# 📊 Retrieval Evaluation – RAG Pipeline

This notebook evaluates the quality of document retrieval using metrics like:

- **Precision@k**
- **Recall@k**
- **Mean Reciprocal Rank (MRR)**
- **nDCG (normalized Discounted Cumulative Gain)**

We compare the performance of:
1. Vector search only (baseline)
2. Vector search + TF-IDF reranker (hybrid)

In [1]:
from sklearn.metrics import precision_score, recall_score
import numpy as np

# Simulated relevance judgments (1 = relevant, 0 = not relevant)
ground_truth = {
    "What are the effects of low HRV?": ["doc_hrv.txt", "doc_recovery.txt"]
}

def precision_at_k(predicted_docs, relevant_docs, k):
    predicted_k = predicted_docs[:k]
    return len(set(predicted_k) & set(relevant_docs)) / k

def recall_at_k(predicted_docs, relevant_docs, k):
    predicted_k = predicted_docs[:k]
    return len(set(predicted_k) & set(relevant_docs)) / len(relevant_docs)

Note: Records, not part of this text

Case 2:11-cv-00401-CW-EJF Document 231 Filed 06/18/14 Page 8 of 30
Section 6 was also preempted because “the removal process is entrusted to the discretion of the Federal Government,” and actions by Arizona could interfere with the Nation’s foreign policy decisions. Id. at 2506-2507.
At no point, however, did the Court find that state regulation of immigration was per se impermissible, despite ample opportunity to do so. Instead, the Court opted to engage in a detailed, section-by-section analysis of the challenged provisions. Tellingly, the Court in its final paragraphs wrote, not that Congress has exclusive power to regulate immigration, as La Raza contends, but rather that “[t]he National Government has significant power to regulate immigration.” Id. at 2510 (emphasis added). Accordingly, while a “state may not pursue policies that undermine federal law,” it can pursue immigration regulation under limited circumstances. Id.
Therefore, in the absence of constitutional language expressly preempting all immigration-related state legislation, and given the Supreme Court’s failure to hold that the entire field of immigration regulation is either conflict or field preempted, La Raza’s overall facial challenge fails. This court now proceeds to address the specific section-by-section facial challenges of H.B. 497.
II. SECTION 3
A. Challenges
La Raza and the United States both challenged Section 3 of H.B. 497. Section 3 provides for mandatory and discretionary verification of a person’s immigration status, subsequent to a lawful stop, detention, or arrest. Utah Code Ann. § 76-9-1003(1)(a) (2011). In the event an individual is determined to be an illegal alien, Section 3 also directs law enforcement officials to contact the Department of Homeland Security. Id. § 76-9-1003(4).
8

def mrr(predicted_docs, relevant_docs):
    for rank, doc in enumerate(predicted_docs, start=1):
        if doc in relevant_docs:
            return 1 / rank
    return 0

def dcg(scores):
    return sum((score / np.log2(idx + 2)) for idx, score in enumerate(scores))

def ndcg(predicted_docs, relevant_docs):
    relevance = [1 if doc in relevant_docs else 0 for doc in predicted_docs]
    ideal = sorted(relevance, reverse=True)
    return dcg(relevance) / dcg(ideal) if dcg(ideal) > 0 else 0

In [2]:
# Simulated outputs for a query
baseline_results = ["doc_sleep.txt", "doc_hrv.txt", "doc_noise.txt"]
reranked_results = ["doc_hrv.txt", "doc_recovery.txt", "doc_sleep.txt"]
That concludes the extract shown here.